[STUDY TEXT]
----

American government official

Lisette McSoud Mondello is an American political advisor who served as Assistant United States Secretary of Veterans Affairs for Public and Intergovernmental Affairs from 2006 to 2009.

== Education ==
Mondello earned a Bachelor of Arts degree from Trinity University in San Antonio.

== Career ==
After graduating from college, Mondello worked as a press aide for Senator Kay Bailey Hutchison of Texas, Alfonse D'Amato of New York, and Congressman James M. Collins of Texas. She worked as senior vice president for the Spaeth Communications, a communications and public relations culsultantcy firm founded by Merrie Spaeth, a former communications advisor in the Reagan Administration. She then served as executive director of the Texas Foundation for Conservative Studies and Associated Texans Against Crime.

----

[ENTRIES SHOWN]
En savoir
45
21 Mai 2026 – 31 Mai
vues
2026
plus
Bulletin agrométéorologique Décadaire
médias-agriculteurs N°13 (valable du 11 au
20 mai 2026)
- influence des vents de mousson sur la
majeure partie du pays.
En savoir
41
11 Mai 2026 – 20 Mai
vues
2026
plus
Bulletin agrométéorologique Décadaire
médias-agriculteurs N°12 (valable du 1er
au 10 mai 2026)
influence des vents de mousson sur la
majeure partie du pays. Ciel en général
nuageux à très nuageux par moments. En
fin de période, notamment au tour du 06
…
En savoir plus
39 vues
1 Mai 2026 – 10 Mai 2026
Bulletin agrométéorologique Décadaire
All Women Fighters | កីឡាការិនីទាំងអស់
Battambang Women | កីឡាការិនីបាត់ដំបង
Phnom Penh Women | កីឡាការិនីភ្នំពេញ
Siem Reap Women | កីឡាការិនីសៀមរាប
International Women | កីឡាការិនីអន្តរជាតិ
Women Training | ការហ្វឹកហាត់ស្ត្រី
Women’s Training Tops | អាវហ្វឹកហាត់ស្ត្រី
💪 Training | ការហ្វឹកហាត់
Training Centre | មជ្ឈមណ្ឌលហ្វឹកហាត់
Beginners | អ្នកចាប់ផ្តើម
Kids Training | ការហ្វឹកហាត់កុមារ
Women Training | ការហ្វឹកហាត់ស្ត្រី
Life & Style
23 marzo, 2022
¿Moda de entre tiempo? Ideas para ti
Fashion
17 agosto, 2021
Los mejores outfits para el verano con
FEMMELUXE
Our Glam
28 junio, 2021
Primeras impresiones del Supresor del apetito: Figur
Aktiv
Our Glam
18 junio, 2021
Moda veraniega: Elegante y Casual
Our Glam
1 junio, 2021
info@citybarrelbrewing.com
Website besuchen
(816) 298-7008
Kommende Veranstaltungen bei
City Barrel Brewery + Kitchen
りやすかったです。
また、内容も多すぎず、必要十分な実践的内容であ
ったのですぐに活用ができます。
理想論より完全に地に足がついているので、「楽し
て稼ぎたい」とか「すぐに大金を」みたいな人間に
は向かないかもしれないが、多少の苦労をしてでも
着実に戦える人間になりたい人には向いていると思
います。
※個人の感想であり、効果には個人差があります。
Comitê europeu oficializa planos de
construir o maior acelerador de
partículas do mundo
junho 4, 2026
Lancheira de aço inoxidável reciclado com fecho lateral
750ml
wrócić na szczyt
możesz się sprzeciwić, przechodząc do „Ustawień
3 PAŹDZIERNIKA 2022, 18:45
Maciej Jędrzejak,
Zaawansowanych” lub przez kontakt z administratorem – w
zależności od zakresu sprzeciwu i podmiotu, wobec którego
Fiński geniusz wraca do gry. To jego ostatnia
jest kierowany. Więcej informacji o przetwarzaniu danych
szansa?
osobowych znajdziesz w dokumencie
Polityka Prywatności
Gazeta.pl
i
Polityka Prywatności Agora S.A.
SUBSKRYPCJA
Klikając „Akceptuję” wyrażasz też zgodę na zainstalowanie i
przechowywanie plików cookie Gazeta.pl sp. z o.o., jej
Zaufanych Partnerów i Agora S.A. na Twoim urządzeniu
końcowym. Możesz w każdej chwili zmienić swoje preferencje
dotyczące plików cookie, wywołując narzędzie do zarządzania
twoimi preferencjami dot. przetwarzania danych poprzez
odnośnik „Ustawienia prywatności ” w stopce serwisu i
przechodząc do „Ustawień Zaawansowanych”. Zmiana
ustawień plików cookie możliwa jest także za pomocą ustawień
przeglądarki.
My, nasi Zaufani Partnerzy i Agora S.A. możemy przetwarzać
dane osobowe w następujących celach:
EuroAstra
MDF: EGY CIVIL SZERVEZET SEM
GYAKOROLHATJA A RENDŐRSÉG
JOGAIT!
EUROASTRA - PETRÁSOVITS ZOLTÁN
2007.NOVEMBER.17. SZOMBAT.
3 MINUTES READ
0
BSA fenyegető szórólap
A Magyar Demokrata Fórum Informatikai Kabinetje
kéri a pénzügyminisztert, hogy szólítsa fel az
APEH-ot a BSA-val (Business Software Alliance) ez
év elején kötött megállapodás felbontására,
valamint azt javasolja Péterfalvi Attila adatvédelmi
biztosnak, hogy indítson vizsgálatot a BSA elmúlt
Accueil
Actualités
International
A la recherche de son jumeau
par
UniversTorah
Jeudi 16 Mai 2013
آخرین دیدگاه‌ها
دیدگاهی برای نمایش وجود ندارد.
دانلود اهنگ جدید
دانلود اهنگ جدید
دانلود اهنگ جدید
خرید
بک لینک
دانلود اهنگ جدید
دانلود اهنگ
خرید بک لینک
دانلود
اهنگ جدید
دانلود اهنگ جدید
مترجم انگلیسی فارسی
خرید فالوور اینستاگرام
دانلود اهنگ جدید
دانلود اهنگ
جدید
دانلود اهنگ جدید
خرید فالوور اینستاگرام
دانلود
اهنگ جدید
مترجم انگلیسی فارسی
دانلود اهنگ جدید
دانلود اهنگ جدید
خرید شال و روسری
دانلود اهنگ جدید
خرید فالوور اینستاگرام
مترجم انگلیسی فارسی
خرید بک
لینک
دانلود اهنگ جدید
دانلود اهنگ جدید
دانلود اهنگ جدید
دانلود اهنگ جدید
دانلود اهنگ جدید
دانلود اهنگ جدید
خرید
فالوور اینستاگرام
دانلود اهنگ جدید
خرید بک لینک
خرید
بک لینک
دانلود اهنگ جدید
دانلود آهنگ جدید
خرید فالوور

----

[WHAT IS NEEDED]
Pick up the article on Lisette McSoud Mondello after its last sentence and keep writing it. The listing isn't needed here.

[ANSWER BELOW]
Before serving in the United States Department of Veterans Affairs, she was senior advisor to the United States Secretary of Education and helped develop the long-term communications plan for the No Child Left Behind Act.

Mondello was succeeded by Tammy Duckworth. Mondello has operated The Mondello Group, a government relations and communications from, since 2012.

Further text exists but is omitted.